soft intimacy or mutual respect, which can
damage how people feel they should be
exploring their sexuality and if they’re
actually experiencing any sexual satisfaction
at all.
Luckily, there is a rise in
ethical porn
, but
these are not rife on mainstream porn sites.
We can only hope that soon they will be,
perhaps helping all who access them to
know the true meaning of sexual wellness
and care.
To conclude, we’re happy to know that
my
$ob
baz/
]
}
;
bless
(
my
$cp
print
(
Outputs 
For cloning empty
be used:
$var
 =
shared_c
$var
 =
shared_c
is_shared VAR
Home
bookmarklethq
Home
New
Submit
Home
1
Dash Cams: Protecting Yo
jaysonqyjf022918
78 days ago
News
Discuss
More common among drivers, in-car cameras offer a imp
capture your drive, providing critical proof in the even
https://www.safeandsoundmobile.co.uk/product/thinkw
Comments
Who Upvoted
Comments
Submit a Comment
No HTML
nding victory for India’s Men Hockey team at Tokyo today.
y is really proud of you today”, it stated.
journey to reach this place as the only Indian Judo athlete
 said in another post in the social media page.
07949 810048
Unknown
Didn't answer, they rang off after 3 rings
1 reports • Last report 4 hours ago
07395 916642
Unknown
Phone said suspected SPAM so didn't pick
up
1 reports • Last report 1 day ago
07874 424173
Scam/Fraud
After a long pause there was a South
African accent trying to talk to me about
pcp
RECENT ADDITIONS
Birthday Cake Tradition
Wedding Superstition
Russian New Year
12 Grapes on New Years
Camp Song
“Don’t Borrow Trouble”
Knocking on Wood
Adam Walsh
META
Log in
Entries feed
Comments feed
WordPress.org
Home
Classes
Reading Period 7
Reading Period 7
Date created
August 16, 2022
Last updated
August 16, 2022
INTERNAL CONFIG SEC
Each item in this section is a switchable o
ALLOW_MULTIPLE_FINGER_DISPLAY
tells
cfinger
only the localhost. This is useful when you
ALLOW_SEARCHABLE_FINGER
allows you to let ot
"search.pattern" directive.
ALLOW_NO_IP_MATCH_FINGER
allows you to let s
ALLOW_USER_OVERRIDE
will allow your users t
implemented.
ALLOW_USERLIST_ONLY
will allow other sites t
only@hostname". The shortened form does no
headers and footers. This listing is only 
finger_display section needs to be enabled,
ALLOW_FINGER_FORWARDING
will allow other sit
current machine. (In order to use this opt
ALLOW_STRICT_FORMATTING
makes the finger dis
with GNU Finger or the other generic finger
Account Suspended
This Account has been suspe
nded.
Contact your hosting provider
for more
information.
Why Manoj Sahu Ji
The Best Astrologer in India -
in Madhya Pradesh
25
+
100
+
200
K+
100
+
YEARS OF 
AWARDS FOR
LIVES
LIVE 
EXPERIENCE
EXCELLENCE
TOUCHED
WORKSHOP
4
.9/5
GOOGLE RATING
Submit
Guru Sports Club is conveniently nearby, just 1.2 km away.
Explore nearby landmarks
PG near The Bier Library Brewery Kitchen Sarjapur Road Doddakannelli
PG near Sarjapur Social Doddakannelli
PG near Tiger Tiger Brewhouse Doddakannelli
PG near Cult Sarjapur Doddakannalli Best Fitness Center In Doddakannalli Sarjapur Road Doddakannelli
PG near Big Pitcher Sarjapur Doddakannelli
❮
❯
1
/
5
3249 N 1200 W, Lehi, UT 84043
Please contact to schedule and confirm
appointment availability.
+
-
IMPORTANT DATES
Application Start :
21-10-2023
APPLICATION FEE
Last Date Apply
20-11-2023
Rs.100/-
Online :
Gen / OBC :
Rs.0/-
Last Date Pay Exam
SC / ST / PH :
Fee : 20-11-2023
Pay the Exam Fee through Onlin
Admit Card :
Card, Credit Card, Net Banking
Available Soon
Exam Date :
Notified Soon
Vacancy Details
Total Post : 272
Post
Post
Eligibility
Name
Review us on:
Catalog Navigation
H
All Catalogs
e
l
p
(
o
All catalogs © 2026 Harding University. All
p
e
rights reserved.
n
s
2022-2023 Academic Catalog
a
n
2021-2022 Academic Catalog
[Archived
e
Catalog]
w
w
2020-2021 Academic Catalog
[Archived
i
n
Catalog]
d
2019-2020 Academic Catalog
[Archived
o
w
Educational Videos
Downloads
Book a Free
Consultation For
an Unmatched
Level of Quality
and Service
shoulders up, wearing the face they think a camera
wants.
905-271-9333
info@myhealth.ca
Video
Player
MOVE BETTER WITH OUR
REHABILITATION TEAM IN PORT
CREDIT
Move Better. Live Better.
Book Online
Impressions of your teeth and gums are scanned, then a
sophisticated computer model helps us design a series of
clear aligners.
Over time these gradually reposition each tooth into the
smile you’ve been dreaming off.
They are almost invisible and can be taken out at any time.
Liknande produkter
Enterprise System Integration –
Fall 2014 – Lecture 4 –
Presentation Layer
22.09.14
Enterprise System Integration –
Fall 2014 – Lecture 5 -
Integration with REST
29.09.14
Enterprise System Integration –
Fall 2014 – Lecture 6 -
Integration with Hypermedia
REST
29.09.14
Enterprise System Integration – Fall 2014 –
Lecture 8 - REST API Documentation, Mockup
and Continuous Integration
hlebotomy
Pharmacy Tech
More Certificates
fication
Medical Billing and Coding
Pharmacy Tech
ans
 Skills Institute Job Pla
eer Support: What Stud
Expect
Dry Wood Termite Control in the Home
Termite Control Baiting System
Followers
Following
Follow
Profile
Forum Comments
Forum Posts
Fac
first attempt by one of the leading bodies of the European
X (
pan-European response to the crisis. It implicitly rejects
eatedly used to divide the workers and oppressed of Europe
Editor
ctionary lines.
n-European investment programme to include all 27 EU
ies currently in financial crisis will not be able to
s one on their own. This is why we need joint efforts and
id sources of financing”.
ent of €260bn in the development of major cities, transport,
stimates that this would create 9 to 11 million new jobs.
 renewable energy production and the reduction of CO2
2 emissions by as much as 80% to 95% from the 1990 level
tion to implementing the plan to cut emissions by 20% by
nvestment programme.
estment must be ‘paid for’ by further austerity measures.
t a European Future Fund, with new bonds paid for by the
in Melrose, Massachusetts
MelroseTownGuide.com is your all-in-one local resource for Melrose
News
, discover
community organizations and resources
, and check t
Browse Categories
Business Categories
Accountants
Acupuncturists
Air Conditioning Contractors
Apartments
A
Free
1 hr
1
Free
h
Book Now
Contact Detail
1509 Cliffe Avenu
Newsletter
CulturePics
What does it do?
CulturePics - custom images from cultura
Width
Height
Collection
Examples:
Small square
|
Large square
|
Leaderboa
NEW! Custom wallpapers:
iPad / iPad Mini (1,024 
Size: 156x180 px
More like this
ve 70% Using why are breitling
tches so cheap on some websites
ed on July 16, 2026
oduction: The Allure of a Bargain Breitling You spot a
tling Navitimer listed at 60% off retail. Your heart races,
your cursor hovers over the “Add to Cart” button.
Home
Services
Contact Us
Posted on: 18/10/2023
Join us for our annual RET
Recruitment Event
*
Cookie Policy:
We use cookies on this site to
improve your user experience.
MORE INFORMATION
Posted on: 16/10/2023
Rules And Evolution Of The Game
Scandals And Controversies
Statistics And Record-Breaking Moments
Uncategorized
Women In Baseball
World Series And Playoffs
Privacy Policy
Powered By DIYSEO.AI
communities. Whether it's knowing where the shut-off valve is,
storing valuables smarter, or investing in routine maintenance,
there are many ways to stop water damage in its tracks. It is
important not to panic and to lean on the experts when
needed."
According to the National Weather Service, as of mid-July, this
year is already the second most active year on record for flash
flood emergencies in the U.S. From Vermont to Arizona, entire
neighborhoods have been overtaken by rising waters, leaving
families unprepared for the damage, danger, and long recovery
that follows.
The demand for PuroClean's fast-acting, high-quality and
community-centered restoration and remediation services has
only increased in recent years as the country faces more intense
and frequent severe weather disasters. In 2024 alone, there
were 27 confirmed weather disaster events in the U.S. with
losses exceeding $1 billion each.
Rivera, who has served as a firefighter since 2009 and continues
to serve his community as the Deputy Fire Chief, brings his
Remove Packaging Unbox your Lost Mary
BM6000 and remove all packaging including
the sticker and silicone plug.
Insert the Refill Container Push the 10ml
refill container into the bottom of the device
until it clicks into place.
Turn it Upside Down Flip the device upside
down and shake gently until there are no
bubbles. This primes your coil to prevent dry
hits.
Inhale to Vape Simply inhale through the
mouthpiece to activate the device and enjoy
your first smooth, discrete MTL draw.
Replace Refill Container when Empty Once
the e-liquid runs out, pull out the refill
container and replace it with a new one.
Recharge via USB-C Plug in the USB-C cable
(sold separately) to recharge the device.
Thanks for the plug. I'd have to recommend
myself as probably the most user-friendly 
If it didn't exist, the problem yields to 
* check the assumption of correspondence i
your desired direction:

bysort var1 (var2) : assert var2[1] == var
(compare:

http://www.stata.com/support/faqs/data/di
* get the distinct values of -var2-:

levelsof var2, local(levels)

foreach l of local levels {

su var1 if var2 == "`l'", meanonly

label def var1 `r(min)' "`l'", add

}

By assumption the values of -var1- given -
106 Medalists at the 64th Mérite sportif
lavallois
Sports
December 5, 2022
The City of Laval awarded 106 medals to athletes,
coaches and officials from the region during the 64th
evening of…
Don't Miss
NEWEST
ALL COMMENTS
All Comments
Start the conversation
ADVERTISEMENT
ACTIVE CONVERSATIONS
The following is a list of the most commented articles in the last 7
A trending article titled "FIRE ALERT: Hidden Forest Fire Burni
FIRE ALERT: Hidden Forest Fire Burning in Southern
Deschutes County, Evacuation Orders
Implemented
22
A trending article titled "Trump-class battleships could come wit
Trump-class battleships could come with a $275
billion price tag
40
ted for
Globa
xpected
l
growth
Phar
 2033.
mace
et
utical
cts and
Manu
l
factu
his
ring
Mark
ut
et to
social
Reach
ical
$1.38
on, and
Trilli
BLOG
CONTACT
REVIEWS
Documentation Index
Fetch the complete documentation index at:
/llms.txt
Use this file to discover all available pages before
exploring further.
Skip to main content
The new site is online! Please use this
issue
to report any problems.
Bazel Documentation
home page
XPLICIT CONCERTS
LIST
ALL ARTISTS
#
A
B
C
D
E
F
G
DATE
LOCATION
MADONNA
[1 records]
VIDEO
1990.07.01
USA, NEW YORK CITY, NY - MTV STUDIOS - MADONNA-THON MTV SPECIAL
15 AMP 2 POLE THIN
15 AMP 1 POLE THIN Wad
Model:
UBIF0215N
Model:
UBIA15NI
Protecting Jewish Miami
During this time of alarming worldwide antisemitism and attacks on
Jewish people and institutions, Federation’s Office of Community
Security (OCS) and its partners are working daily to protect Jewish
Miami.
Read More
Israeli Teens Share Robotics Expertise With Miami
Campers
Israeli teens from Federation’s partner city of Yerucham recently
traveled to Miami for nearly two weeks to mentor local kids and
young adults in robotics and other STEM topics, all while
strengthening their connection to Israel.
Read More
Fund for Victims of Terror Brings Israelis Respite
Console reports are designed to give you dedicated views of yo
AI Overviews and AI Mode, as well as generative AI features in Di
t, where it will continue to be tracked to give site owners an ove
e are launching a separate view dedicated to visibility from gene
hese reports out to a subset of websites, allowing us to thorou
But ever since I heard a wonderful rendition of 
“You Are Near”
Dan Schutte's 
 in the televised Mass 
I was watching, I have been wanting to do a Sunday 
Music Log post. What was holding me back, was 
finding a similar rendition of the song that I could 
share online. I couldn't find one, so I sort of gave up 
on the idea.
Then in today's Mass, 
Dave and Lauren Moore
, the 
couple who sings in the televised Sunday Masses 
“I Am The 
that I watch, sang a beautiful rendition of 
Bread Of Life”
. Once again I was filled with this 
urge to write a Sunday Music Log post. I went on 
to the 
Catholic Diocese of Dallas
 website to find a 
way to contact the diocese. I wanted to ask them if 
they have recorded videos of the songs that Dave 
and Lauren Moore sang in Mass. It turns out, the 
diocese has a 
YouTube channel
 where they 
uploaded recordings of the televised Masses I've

+ + + +

§ **Work to complete**:
Scan the entries above for the line containing "1 reports • Last report 4 hours ago", and copy it and all lines after it exactly, down to and including the line containing "will allow your users t".

§ **Output**:
1 reports • Last report 4 hours ago
07395 916642
Unknown
Phone said suspected SPAM so didn't pick
up
1 reports • Last report 1 day ago
07874 424173
Scam/Fraud
After a long pause there was a South
African accent trying to talk to me about
pcp
RECENT ADDITIONS
Birthday Cake Tradition
Wedding Superstition
Russian New Year
12 Grapes on New Years
Camp Song
“Don’t Borrow Trouble”
Knocking on Wood
Adam Walsh
META
Log in
Entries feed
Comments feed
WordPress.org
Home
Classes
Reading Period 7
Reading Period 7
Date created
August 16, 2022
Last updated
August 16, 2022
INTERNAL CONFIG SEC
Each item in this section is a switchable o
ALLOW_MULTIPLE_FINGER_DISPLAY
tells
cfinger
only the localhost. This is useful when you
ALLOW_SEARCHABLE_FINGER
allows you to let ot
"search.pattern" directive.
ALLOW_NO_IP_MATCH_FINGER
allows you to let s
ALLOW_USER_OVERRIDE
will allow your users t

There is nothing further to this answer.